F: Oh will you be quiet! It was enough having to watch you hoot and holler with all these yokels in the 4th inning...Yes, yes, they had the bases loaded and certainly wanted to score plenty of points... but you didn't have to throw popcorn at me like the others when I cheered for Mr. Cease when he moved the game along by striking...[pause] out the last batter!

N: This is my story Frasier! Maybe if you could have gotten the least bit excited when that Long fellow sent that ball deep into the night, a night as dark as Henry Longfellow [chuckles to himself] described in Paul Revere's Ride!

M: But can you believe that dummy Dee Gordon?! He had that double play ball in the 7th! And he flipped it slowly to second, not giving enough time to complete the back half of the play and let the Sox tie it up! What was up with that?!

[Frasier and Niles look back at Martin, unsure on how to proceed]

M: Never mind.... ok, Niles. Wrap it up will ya?? I wanna take you down to the policeman's bar and get you to use that baseball signed by Ichiro to buy us rounds all night long!

N: [beaming with pride] Ok... Pop! Well, Daphne, the game was tied... my attention started to wane a bit, I must admit... evidently, one of the nefarious White Stockings is allowed to expose his entire muscular right arm as he pitches to our team! I believe I heard a young woman shout "I LOVE YOU JIMMY BICEPS!"... most likely a deeply inebriated Chicagoan female...

F: This is dragging on longer than the fifth encore at the local performance of Titus Andronicus we watched at the symphony last week!

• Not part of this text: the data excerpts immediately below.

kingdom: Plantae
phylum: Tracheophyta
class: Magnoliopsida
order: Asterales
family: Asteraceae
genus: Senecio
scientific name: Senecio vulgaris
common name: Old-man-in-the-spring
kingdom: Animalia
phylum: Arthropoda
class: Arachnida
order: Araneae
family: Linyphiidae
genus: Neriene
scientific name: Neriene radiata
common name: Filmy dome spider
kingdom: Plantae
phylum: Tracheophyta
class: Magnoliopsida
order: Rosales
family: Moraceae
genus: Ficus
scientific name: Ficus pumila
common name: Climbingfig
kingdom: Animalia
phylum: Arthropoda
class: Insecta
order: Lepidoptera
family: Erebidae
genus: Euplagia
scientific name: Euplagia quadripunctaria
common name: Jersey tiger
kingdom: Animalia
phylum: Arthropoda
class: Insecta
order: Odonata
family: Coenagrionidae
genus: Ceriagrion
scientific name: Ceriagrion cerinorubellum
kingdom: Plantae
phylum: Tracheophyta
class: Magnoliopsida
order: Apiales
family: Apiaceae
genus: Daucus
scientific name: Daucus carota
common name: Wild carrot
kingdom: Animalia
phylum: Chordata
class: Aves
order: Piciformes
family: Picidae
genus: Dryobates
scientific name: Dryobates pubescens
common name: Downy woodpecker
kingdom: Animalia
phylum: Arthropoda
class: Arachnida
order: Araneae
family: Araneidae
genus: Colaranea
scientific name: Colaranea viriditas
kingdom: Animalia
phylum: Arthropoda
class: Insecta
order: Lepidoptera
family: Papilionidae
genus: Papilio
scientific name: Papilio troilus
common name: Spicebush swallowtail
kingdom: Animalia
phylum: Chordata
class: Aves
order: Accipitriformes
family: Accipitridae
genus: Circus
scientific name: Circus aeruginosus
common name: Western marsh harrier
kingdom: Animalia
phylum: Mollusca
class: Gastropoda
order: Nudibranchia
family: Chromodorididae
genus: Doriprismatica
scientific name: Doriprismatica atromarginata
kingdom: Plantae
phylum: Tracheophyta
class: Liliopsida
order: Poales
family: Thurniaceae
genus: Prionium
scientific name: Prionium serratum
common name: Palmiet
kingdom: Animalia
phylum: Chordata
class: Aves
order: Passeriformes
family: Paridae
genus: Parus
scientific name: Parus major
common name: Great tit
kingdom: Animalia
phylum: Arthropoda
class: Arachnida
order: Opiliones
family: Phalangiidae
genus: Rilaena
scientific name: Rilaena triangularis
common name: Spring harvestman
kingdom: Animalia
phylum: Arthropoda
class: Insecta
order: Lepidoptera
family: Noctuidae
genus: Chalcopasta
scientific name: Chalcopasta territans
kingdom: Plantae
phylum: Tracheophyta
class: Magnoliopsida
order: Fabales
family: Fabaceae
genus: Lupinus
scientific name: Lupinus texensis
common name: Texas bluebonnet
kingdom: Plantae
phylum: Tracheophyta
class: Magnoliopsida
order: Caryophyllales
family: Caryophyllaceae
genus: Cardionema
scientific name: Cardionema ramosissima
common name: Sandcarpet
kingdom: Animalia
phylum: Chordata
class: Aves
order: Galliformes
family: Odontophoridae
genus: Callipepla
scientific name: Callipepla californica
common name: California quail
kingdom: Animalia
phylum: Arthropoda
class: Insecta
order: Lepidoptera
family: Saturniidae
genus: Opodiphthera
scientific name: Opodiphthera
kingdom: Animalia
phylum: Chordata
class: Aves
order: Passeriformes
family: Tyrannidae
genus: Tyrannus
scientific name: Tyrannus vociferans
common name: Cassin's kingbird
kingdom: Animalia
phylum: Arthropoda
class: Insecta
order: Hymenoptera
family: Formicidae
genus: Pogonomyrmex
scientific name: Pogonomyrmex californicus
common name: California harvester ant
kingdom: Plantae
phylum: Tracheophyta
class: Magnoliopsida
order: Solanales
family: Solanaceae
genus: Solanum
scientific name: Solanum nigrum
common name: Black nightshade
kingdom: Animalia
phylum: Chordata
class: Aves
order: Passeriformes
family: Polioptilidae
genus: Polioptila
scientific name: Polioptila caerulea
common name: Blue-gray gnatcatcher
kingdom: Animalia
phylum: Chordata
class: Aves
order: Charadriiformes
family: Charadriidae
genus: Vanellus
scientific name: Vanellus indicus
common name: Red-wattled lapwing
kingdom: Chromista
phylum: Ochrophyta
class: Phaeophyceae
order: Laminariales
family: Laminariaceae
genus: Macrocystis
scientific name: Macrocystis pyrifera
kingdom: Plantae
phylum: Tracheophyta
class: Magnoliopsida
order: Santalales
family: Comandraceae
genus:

[Eddie, smelling a wayward uneaten piece of hot dog in Frasier's coat pocket, grabs the jacket and runs off to the bedroom]

F: EDDIE! NO! THAT JACKET IS A CUSTOM MADE RUBINACCI! BAD DOG! [Frasier chases the dog into the bedroom]

N: [softly chuckles] I found that piece of "meat" on the ground as we walked out of the stadium! I snuck it into his pocket, that's what he deserves after sullying my good night... Fortunately, the aforementioned Omar Narváez, who quite ironically, was facing the pitcher the very same Chicagoans had exchanged for him. He took a mighty swing and sent a floating curvey, spinny ball over the fence...although yes, for a split second they were required by rule to take a further review, to ensure against any potential malfeasance, and they ruled in the Mariners favor!

Twas the Mariners with 2 scores and the White Hosierys with but 1! Oh, Daphne, we must go! [To Martin] Ok, Dads! Lets go live it up!

[Frasier exits the bedroom, his jacket in tatters]

F: I should have stayed at Cheers...

[Hey Baby I hear the blues a callin.... Tossed salads and scrambled eggs....that's right!]